YOUR GOAL:
In the copy, include no pictures, but reproduce every record exactly.

● ● ● ●

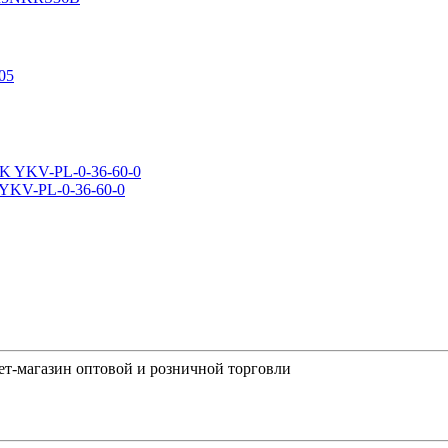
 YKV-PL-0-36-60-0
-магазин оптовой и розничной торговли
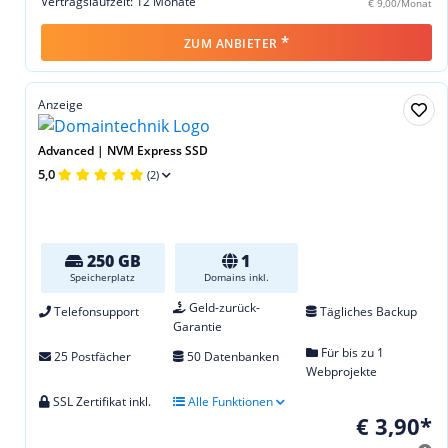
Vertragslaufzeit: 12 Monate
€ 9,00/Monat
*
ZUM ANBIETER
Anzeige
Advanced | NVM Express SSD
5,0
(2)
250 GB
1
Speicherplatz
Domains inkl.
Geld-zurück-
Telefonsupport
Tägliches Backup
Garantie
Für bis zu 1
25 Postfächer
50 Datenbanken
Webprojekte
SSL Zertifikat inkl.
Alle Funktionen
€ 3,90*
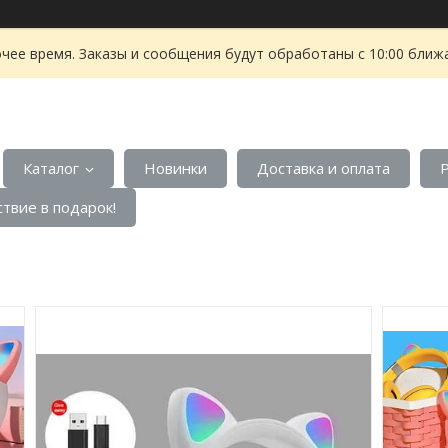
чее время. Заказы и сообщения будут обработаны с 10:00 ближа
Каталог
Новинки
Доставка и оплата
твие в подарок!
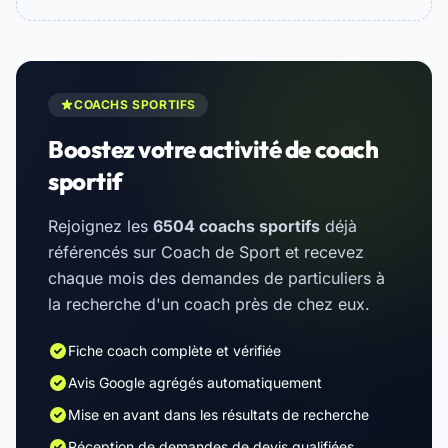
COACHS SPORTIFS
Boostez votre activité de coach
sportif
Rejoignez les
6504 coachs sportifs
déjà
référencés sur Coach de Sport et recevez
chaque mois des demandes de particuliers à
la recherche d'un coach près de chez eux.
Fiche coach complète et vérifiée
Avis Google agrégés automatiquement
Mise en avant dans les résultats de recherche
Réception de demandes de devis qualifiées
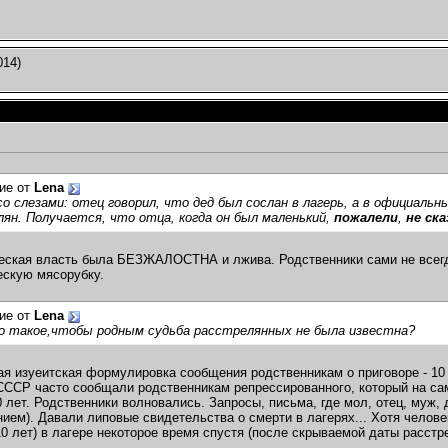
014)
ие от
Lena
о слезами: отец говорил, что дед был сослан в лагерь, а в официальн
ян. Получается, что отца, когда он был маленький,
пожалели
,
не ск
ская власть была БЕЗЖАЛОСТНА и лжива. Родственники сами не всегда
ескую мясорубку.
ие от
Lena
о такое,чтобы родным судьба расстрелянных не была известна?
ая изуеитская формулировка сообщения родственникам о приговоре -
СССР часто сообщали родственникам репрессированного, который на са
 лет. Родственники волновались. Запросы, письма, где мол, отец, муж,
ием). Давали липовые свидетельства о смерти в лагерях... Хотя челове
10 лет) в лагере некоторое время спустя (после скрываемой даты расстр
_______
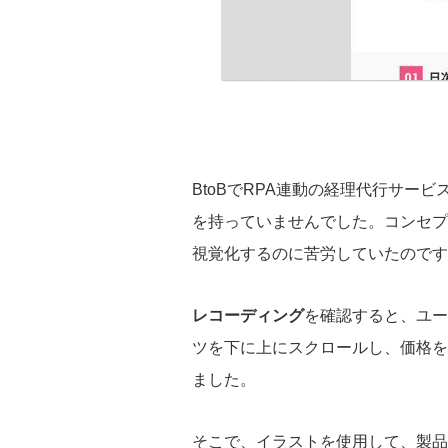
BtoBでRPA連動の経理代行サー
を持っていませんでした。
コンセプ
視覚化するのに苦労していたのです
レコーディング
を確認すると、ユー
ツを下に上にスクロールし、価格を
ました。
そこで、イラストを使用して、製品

● ● ● ●

EXERCISE ANSWER:
 YKV-PL-0-36-60-0
-магазин оптовой и розничной торговли
Vertragslaufzeit: 12 Monate
€ 9,00/Monat
*
ZUM ANBIETER
Anzeige
Advanced | NVM Express SSD
5,0
(2)
250 GB
1
Speicherplatz
Domains inkl.
Geld-zurück-
Telefonsupport
Tägliches Backup
Garantie
Für bis zu 1
25 Postfächer
50 Datenbanken
Webprojekte
SSL Zertifikat inkl.
Alle Funktionen
€ 3,90*
чее время. Заказы и сообщения будут обработаны с 10:00 ближа
Каталог
Новинки
Доставка и оплата
твие в подарок!
COACHS SPORTIFS
Boostez votre activité de coach
sportif
Rejoignez les
6504 coachs sportifs
déjà
référencés sur Coach de Sport et recevez
chaque mois des demandes de particuliers à
la recherche d'un coach près de chez eux.
Fiche coach complète et vérifiée
Avis Google agrégés automatiquement
Mise en avant dans les résultats de recherche
Réception de demandes de devis qualifiées
014)
ие от
Lena
о слезами: отец говорил, что дед был сослан в лагерь, а в официальн
ян. Получается, что отца, когда он был маленький,
пожалели
,
не ск
ская власть была БЕЗЖАЛОСТНА и лжива. Родственники сами не всегда
ескую мясорубку.
ие от
Lena
о такое,чтобы родным судьба расстрелянных не была известна?
ая изуеитская формулировка сообщения родственникам о приговоре -
СССР часто сообщали родственникам репрессированного, который на са
 лет. Родственники волновались. Запросы, письма, где мол, отец, муж,
ием). Давали липовые свидетельства о смерти в лагерях... Хотя челове
10 лет) в лагере некоторое время спустя (после скрываемой даты расстр
_______
BtoBでRPA連動の経理代行サー
を持っていませんでした。
コンセプ
視覚化するのに苦労していたのです
レコーディング
を確認すると、ユー
ツを下に上にスクロールし、価格を
ました。
そこで、イラストを使用して、製品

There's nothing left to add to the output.